Thanks once again to AvaniHeath for checking this out and giving me feedback!
He doesn't know how long he is standing in the nursery, holding Christine, but he notices at some point that his tears have been replaced with sheer exhaustion. Not wanting to be parted from her for even one night, he gathers up Christine and her blankets and takes her to the guest room. Pausing in the doorway, he contemplates if he will sleep in his makeshift room, or if tonight is the night he returns to their room. To him, the guest room represents where his life is now, but he doesn't know if he can bring himself to sleep in their bed without her resting in his arms. Looking down at his daughter-this little person who almost completes him. This little person who is equal parts him and her mother. He decides he's going back to their room tonight. As he readies for bed, he can't help but stare at his daughter, who lies peacefully in the middle of her parent's bed in a nest of blankets and pillows. He isn't quite sure how she got to him, but he's happy just the same. Once he's brushed his teeth, he climbs into bed, staring at his daughter, wishing and praying that her mother was there with them. Before he realizes it, he drifts into a peaceful sleep himself, dreaming of a time when father, daughter and mother can be together again.

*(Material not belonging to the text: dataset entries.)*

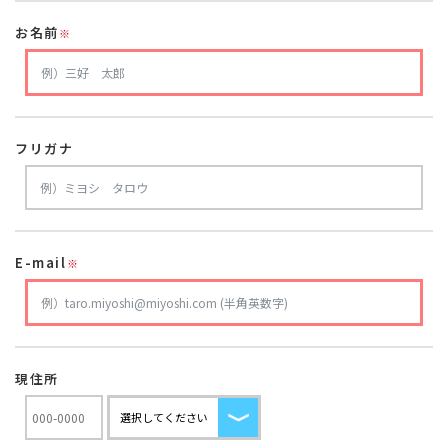
お名前
※
フリガナ
E-mail
※
現住所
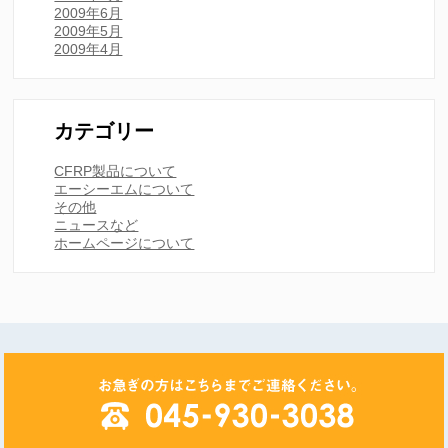
2009年6月
2009年5月
2009年4月
カテゴリー
CFRP製品について
エーシーエムについて
その他
ニュースなど
ホームページについて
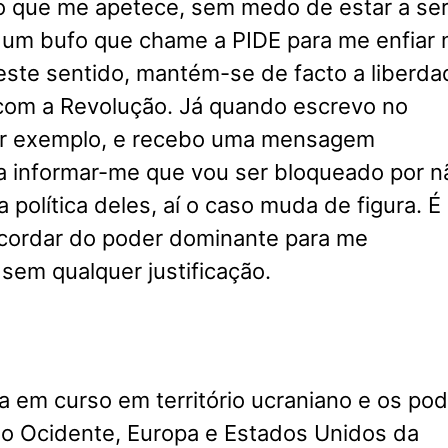
do que me apetece, sem medo de estar a se
 um bufo que chame a PIDE para me enfiar
este sentido, mantém-se de facto a liberda
com a Revolução. Já quando escrevo no
r exemplo, e recebo uma mensagem
 a informar-me que vou ser bloqueado por n
a política deles, aí o caso muda de figura. É
cordar do poder dominante para me
em qualquer justificação.
 em curso em território ucraniano e os po
o Ocidente, Europa e Estados Unidos da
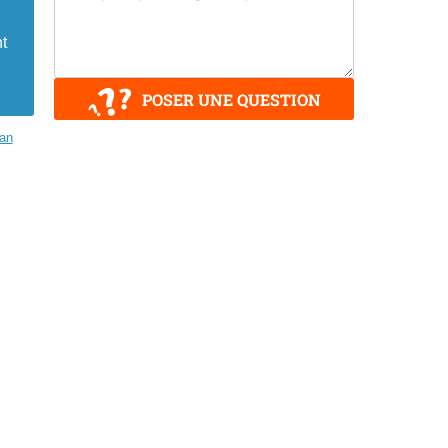
t
POSER UNE QUESTION
an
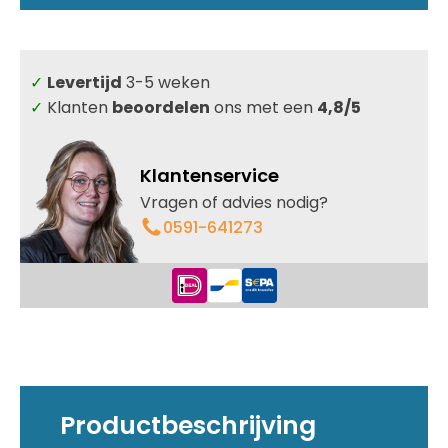
-
enkele
deur
-
✓
Levertijd
3-5 weken
dichte
deur
✓
Klanten
beoordelen
ons met een
4,8/5
aantal
Klantenservice
Vragen of advies nodig?
0591-641273
Productbeschrijving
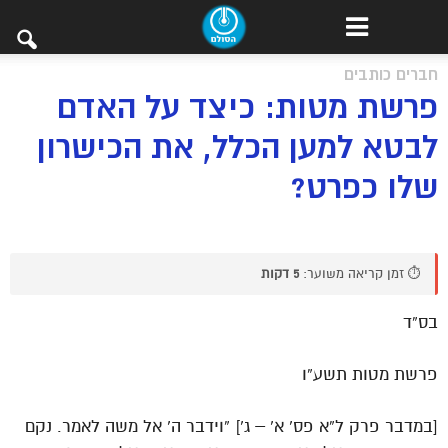
חברים כותבים
פרשת מטות: כיצד על האדם
לבטא למען הכלל, את הכישרון
שלו כפרט?
⏱️ זמן קריאה משוער:
5 דקות
בס”ד
פרשת מטות תשע”ו
[במדבר פרק ל”א פס’ א’ – ג’] “וידבר ה’ אל משה לאמר. נקם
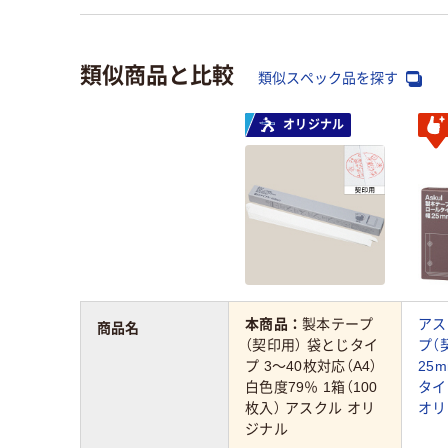
類似商品と比較
類似スペック品を探す
オリジナル
本商品：
製本テープ
アス
商品名
（契印用） 袋とじタイ
プ（
プ 3～40枚対応（A4）
25
白色度79％ 1箱（100
タイ
枚入） アスクル オリ
オリ
ジナル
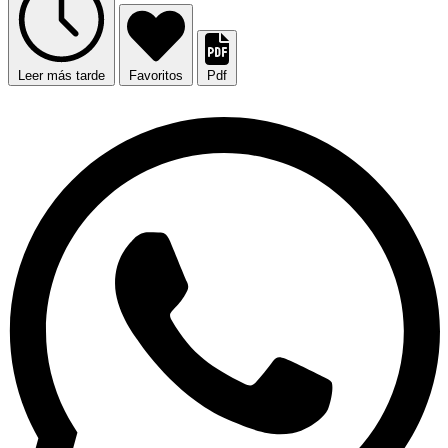
Leer más tarde
Favoritos
Pdf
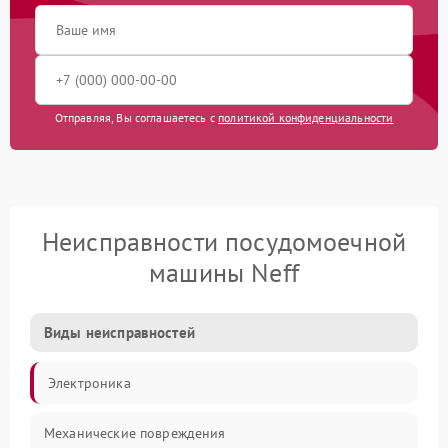
Отправляя, Вы соглашаетесь с
политикой конфиденциальности
Неисправности посудомоечной
машины Neff
Виды неисправностей
Электроника
Механические повреждения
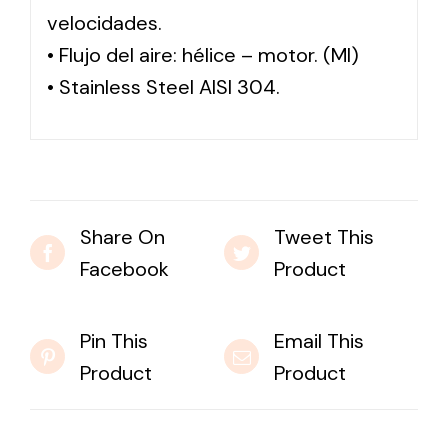
velocidades.
• Flujo del aire: hélice – motor. (MI)
• Stainless Steel AISI 304.
Share On
Tweet This
Facebook
Product
Pin This
Email This
Product
Product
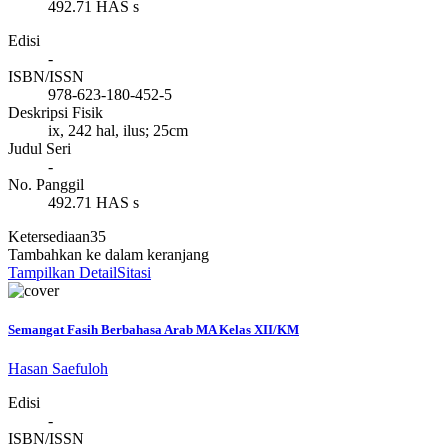
492.71 HAS s
Edisi
-
ISBN/ISSN
978-623-180-452-5
Deskripsi Fisik
ix, 242 hal, ilus; 25cm
Judul Seri
-
No. Panggil
492.71 HAS s
Ketersediaan
35
Tambahkan ke dalam keranjang
Tampilkan Detail
Sitasi
Semangat Fasih Berbahasa Arab MA Kelas XII/KM
Hasan Saefuloh
Edisi
-
ISBN/ISSN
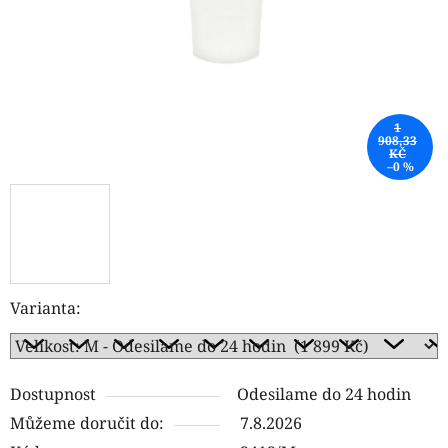
1
908,33
KČ
–0 %
Varianta:
Dostupnost
Odesilame do 24 hodin
Můžeme doručit do:
7.8.2026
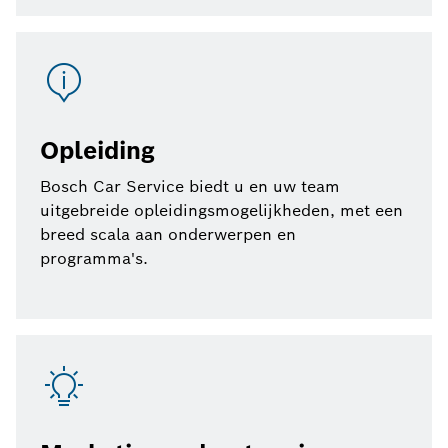
Opleiding
Bosch Car Service biedt u en uw team
uitgebreide opleidingsmogelijkheden, met een
breed scala aan onderwerpen en
programma's.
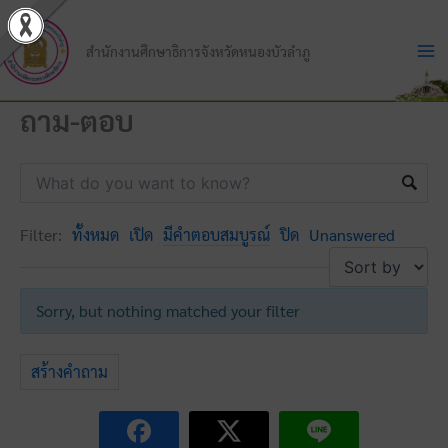
Skip
to
สำนักงานศึกษาธิการจังหวัดหนองบัวลำภู
content
ถาม-ตอบ
Filter:
ทั้งหมด
เปิด
มีคำตอบสมบูรณ์
ปิด
Unanswered
Sorry, but nothing matched your filter
สร้างคำถาม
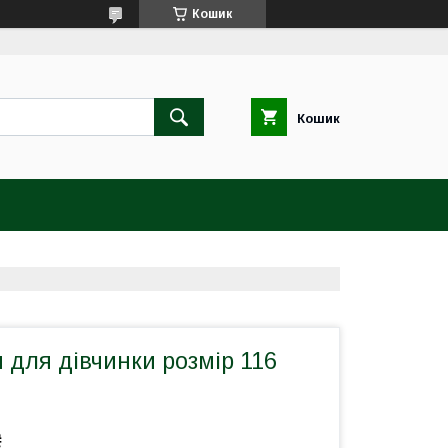
Кошик
Кошик
 для дівчинки розмір 116
₴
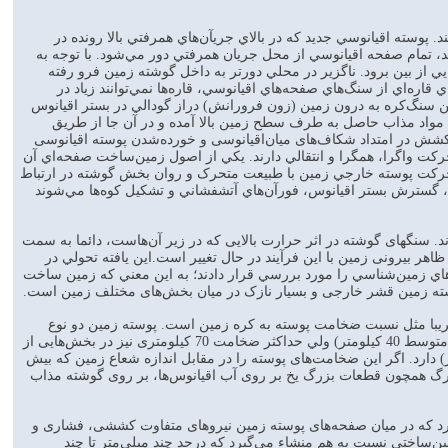
 پوسته اقيانوسي جديد که در بالاي جريآن‌هاي همرفتي بالا رونده در
، تمام صفحه اقيانوسي از محل جريان همرفتي دور مي‌شود. با توجه به
ي از بين برود. ناگزير در محلي دورتر به داخل گوشته زمين فرو رفته
اره‌اي از سنگ‌هاي صفحه‌هاي اقيانوسي، قاره‌ها نمي‌توانند زياد در
 سنگ‌کره به درون زمين (زون فرورانش) دراز گودالي در بستر اقيانوس
د، مواد مذاب حاصل به طرف سطح زمين بالا آمده و در آن جا از طريق
وجود آمدن پوسته اقيانوسی با کشش در امتداد شکاف‌های ميان‌اقيانوسی و خورده‌شدن پوسته اقيانوسی
حرکت واگرا، همگرا و انتقالي دارند. يکي از اصول زمين‌ساخت صفحه‌اي آن
ت پوسته خارجي زمين با طبيعت متحرک و روان بخش گوشته در ارتباط
، گسترش بستر اقيانوس، فورآن‌هاي آتشفشاني و تشکيل كوه‌ها مي‌شوند
سنگهای گوشته در اثر حرارت بالايی که در زير آن‌هاست،‌ دائما به سمت
ر بيرونی زمين با اين فرآيند در حال تغيير است.اين يافته تحولي در
هاي زمين‌شناسي را مورد بررسي قرار دادند؛ به اين معني كه زمين ساخت
پوسته زمين قشر خارجی و بسيار نازک در ميان بخش‌های مختلف زمين است.
 تقريبا مثل نسبت ضخامت پوسته به کره زمين است. پوسته زمين دو نوع
می‌باشد که بنام پوسته قاره‌ای و اقيانوسی ناميده شده‌اند. پوسته قاره‌ای سبک تر بوده ضخامت زياد داشته (متوسط 40 كيلومتر) ولي حداکثر ضخامت 70 کيلومتری نيز در بخش‌هايی از
ت. اما پوسته اقيانوسی چگال تر و سنگين تر است و ضخامت کمتری (متوسط 6 کيلومتر) دارد. اگر اين ضخامت‌های پوسته را در مقابل اندازه شعاع زمين که بيش
 بزرگ همچون قطعات بزرگ يخ بر روی آب اقيانوس‌ها، بر روی گوشته مذاب
ی و حرکت قاره‌ها در ابتدای دهه 1970، علم زمين‌شناسی پی برد که در ميان صفحه‌های پوسته زمين نيروهای متفاوت کششی، فشاری و
ين‌ساختي نسبت به هم منشاء می‌گيرد که در‌حد چند ميلی‌متر تا چند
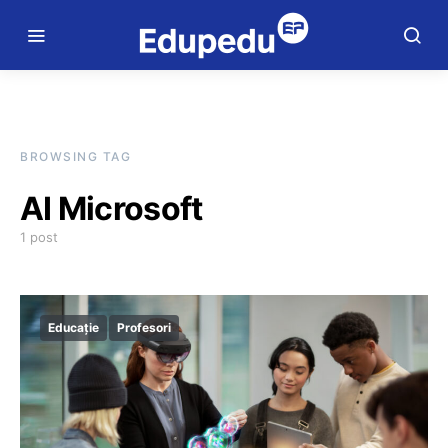
BROWSING TAG
AI Microsoft
1 post
Educație
Profesori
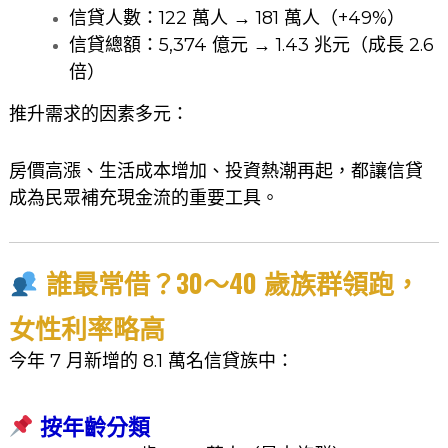
信貸人數：122 萬人 → 181 萬人（+49%）
信貸總額：5,374 億元 → 1.43 兆元（成長 2.6
倍）
推升需求的因素多元：
房價高漲、生活成本增加、投資熱潮再起，都讓信貸
成為民眾補充現金流的重要工具。
誰最常借？30～40 歲族群領跑，
女性利率略高
今年 7 月新增的 8.1 萬名信貸族中：
按年齡分類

Somewhere not quite so far away, there is another father keeping watch over his sleeping daughter. This daughter is not sleeping peacefully; in fact she is barely sleeping at all. She is in her bed, under her blankets, trying in vain to keep her tears at bay. Finally, Max can take no more and goes to her. Without words, he gathers her into his arms and just holds her as she cries. Even if he wanted to, what would he say to her? Brennan takes comfort in the fact that her father has been here before. He's comforted another mother when she had to leave her daughter. And while he knows both women did what they did out of love for their daughters, that doesn't make the pain they feel any better. And so, he holds her until eventually her sobs reduce to quiet whimpering, and her breaths even out and slow down, and he hopes that she can find some measure of peace in her dreams tonight. Though she would tell him he had no way of knowing this, he assumes she's dreaming of a time when she is once again under the same roof as her daughter; only instead of sleeping alone, she'll find herself wrapped in the arms of the man who knows her best, misses her best, and loves her best of all.